Hope it works for you.
Berkshelf API is an indexer. If you're determined to use it then you'll need to setup an additional Chef server/organisation to hold the cookbooks and configure this in the Berkshelf API configuration. Your Jenkins build server will then load cookbook changes into this Chef server, so that it acts like a binary repository for your "released" cookbooks.

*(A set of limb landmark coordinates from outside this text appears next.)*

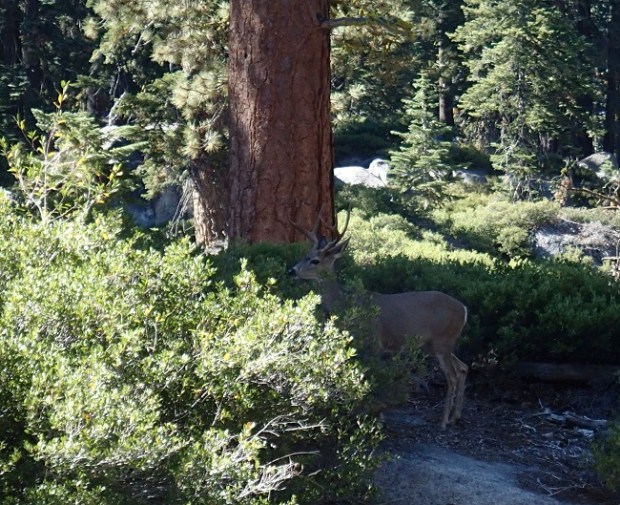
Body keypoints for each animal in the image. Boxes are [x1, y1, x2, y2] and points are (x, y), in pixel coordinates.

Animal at [288, 207, 468, 428]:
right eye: (305, 255)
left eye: (315, 260)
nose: (291, 271)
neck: (347, 306)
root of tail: (464, 309)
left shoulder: (374, 343)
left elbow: (370, 380)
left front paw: (372, 417)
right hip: (435, 344)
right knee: (463, 368)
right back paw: (455, 416)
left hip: (443, 340)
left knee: (452, 376)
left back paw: (443, 422)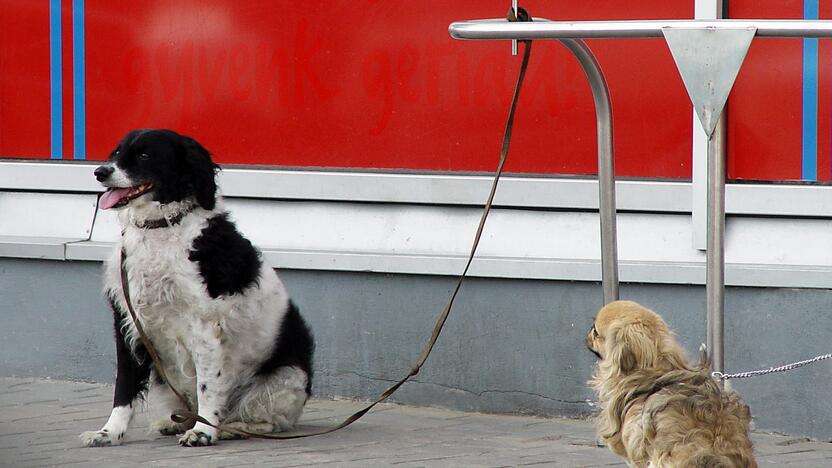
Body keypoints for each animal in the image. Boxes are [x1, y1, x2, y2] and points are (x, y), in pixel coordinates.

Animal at [79, 130, 314, 448]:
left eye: (144, 155)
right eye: (116, 152)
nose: (100, 172)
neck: (160, 229)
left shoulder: (204, 326)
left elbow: (207, 386)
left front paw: (204, 432)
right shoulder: (128, 321)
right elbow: (124, 386)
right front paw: (109, 432)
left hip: (286, 377)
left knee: (269, 422)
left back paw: (228, 428)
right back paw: (173, 423)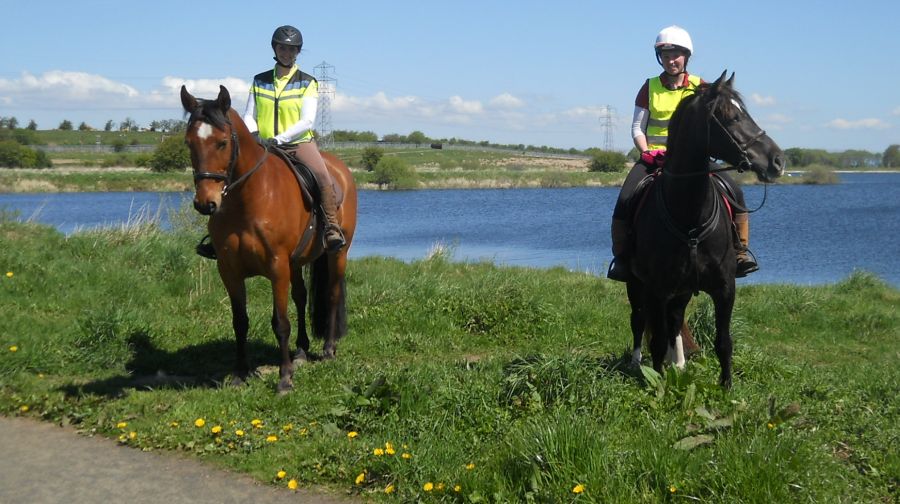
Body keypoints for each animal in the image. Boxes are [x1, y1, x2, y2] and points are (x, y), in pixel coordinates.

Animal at [179, 85, 358, 394]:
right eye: (190, 143)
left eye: (222, 143)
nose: (205, 203)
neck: (248, 200)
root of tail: (340, 170)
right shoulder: (229, 270)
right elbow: (240, 321)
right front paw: (240, 373)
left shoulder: (276, 267)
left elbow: (280, 323)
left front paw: (285, 379)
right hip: (296, 262)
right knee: (301, 297)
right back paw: (301, 351)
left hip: (337, 254)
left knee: (332, 294)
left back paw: (328, 349)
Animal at [624, 72, 780, 386]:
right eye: (732, 117)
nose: (777, 161)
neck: (690, 216)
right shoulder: (657, 289)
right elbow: (656, 341)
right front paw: (658, 386)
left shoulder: (725, 288)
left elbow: (723, 342)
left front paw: (726, 387)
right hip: (636, 284)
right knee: (639, 320)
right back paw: (637, 364)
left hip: (682, 290)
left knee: (674, 321)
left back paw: (680, 364)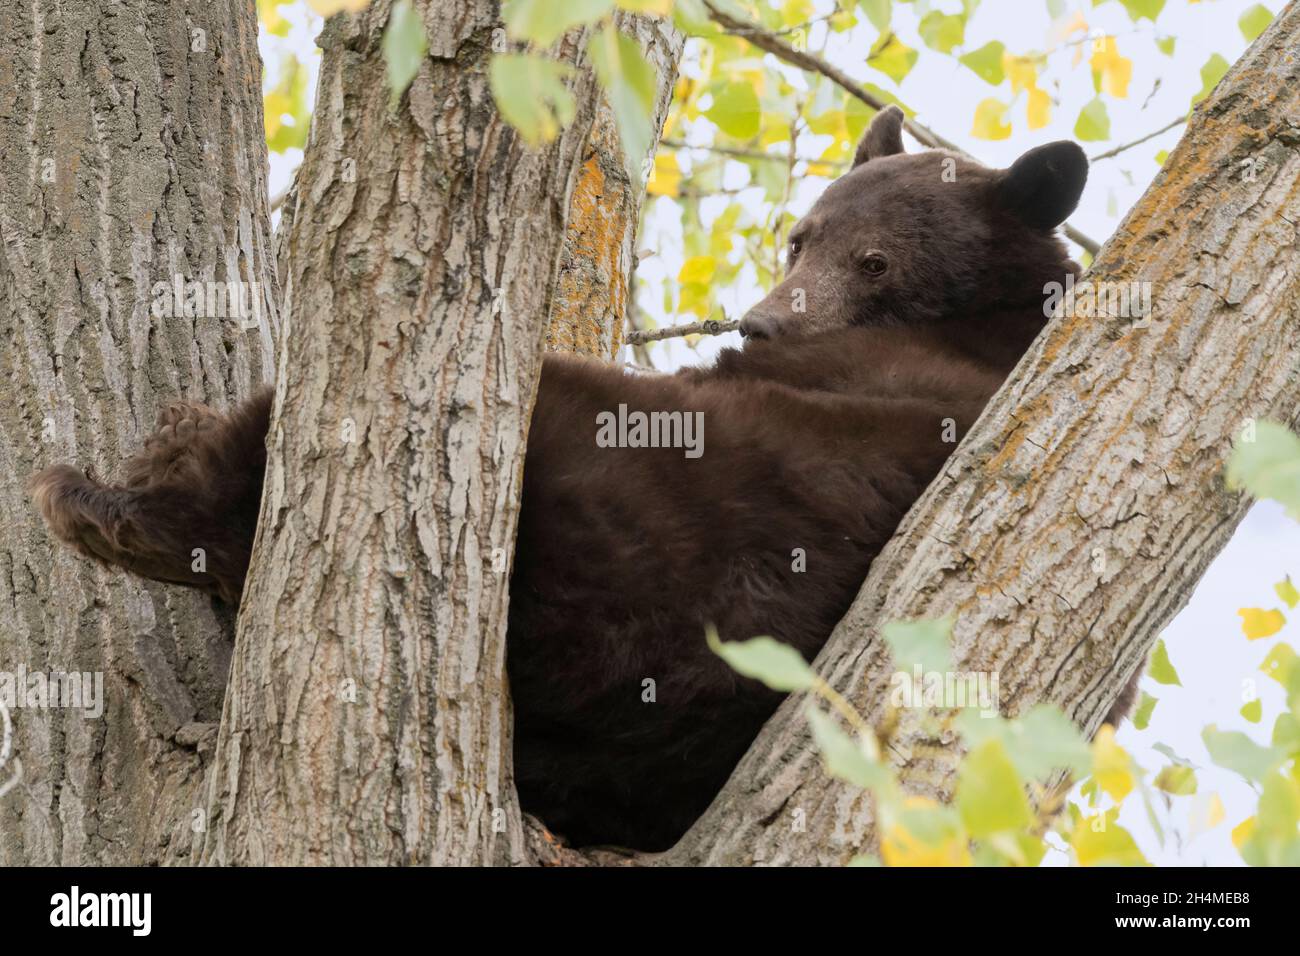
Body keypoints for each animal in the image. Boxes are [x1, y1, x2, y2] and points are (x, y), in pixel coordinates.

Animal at [30, 106, 1095, 851]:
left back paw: (119, 501)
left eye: (873, 260)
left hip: (633, 516)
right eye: (801, 235)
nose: (762, 323)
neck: (989, 312)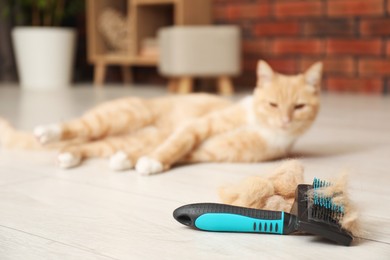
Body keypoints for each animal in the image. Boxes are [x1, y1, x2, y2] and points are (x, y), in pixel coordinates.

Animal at [0, 60, 322, 176]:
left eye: (299, 107)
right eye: (272, 104)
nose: (284, 121)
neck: (257, 124)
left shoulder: (212, 151)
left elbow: (180, 153)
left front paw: (144, 161)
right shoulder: (198, 126)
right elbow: (178, 143)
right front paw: (151, 161)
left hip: (123, 136)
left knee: (91, 145)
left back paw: (75, 157)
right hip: (123, 116)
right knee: (78, 128)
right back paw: (47, 131)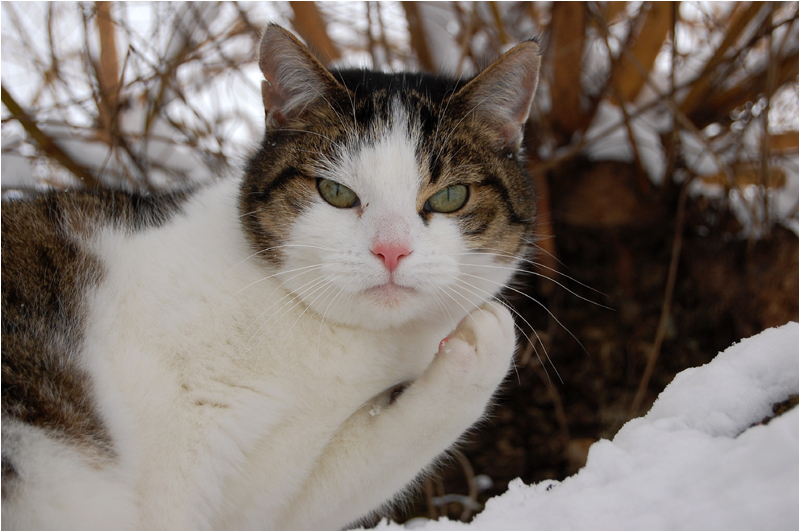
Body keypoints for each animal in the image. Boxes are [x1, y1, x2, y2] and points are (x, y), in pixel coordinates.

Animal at [0, 23, 540, 528]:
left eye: (450, 197)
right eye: (335, 192)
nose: (391, 249)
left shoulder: (264, 494)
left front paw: (484, 342)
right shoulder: (172, 471)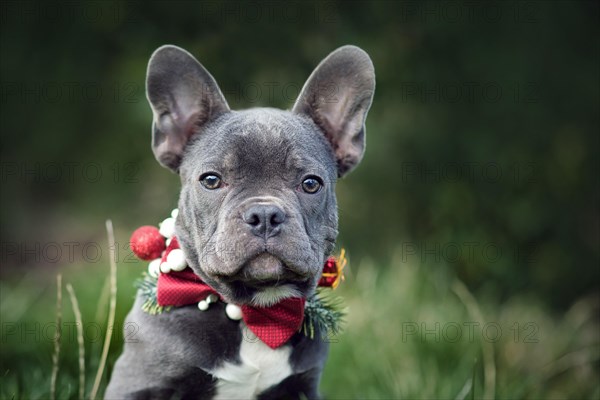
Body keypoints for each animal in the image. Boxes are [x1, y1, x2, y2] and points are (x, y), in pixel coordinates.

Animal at [105, 44, 372, 400]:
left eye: (311, 184)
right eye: (211, 180)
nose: (265, 215)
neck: (256, 313)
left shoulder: (302, 387)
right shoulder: (138, 383)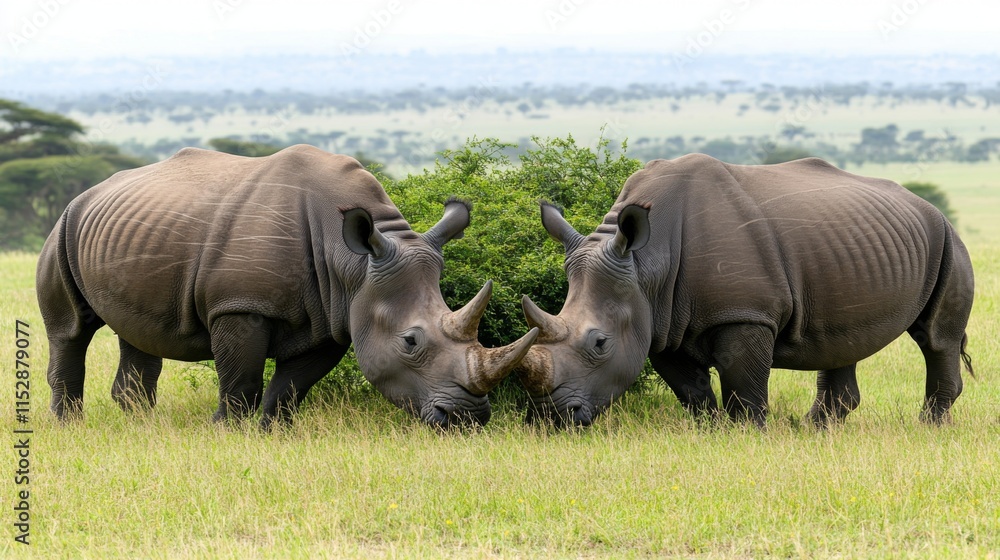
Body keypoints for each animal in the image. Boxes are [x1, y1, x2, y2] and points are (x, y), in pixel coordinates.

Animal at [37, 145, 538, 428]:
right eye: (410, 342)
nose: (468, 419)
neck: (353, 262)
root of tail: (90, 192)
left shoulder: (334, 316)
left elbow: (291, 387)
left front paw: (273, 433)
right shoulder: (239, 305)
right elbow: (240, 380)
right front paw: (226, 432)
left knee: (138, 332)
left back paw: (139, 426)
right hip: (64, 226)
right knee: (70, 330)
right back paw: (70, 427)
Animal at [518, 154, 974, 427]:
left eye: (600, 343)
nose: (552, 417)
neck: (647, 264)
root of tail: (926, 205)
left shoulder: (746, 313)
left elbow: (743, 384)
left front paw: (746, 434)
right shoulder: (659, 320)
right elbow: (690, 389)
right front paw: (708, 429)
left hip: (947, 239)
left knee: (935, 338)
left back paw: (930, 427)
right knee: (843, 339)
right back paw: (815, 430)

A Berkshelf client is able to retrieve from the API server the location of each cookbook, but is still responsible for the actual download. For me this was a "gotcha". The implication for my cookbook loading process was that I needed two configuration files:
berks install -c ~/.berkshelf/config-cookbooks.json
berks upload
The default berkshelf configuration file points at my target chef server, but I need a second configuration file with the credentials for the chef server holding my cookbooks.
A more complex setup (which might avoid the credential issue above) would be swapping chef server for a local instance of Chef supermarket.
https://github.com/opscode-cookbooks/supermarket
In conclusion, I didn't think this was what you really wanted. It's similar to the work-flow I personally use, but most would consider it far too complex.